Intel, for its part, has suggested that software patches ought to be able to mitigate against the risks highlighted by the researchers, who informed Intel of the security flaw on 1 December 2018.

However, researcher Ahmad Moghimi, indicated in an interview with The Register that Intel’s response was somewhat glib.

“My personal opinion is that when it comes to the memory subsystem, it’s very hard to make any changes and it’s not something you can patch easily with microcode without losing tremendous performance. So I don’t think we will see a patch for this type of attack in the next five years and that could be a reason why they haven’t issued a CVE.”

However, in order to take advantage of the security flaw an attacker would first need to compromise users’ PCs in some way with, for example, malware or via malicious JavaScript code running on a website. 

Intel was made aware of Spoiler at the beginning of December. In a comment provided on TechRadar, the chipmaker downplayed the severity of it all.

“Intel received notice of this research, and we expect that software can be protected against such issues by employing side channel safe software development practices. This includes avoiding control flows that are dependent on the data of interest,” Intel said.

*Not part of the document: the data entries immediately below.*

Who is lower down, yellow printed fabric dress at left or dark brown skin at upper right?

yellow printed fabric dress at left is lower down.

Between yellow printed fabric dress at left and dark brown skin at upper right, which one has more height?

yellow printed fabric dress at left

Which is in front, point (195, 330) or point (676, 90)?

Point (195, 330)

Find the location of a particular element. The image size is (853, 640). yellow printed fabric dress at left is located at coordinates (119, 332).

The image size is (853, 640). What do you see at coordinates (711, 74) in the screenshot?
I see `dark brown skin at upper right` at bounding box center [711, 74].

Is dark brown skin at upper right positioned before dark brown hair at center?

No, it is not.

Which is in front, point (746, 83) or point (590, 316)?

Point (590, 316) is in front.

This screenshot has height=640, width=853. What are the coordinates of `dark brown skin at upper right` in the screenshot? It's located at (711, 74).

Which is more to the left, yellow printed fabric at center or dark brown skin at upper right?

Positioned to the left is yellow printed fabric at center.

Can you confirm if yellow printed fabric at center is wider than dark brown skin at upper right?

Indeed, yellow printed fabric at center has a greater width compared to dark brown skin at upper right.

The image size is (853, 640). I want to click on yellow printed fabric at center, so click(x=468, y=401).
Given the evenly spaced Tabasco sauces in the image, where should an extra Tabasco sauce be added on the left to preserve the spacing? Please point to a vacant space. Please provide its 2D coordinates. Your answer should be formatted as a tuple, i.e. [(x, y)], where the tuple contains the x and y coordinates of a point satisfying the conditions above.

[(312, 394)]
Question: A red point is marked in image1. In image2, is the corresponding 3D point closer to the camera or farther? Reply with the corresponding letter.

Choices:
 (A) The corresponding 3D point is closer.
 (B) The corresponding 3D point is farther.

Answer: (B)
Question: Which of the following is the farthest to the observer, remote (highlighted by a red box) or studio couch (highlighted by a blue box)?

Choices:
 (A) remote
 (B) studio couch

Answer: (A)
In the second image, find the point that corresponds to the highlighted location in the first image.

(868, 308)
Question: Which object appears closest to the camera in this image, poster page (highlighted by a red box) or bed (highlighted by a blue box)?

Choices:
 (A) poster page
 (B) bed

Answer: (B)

“We likewise expect that DRAM modules mitigated against Rowhammer style attacks remain protected. Protecting our customers and their data continues to be a critical priority for us and we appreciate the efforts of the security community for their ongoing research,” Intel added.

In other words, the situation is not as dire as perhaps the paper makes it sound, from Intel’s vantage point. But then we’d expect Intel to take that stance. We’ll be keeping an eye on this and will report any significant updates.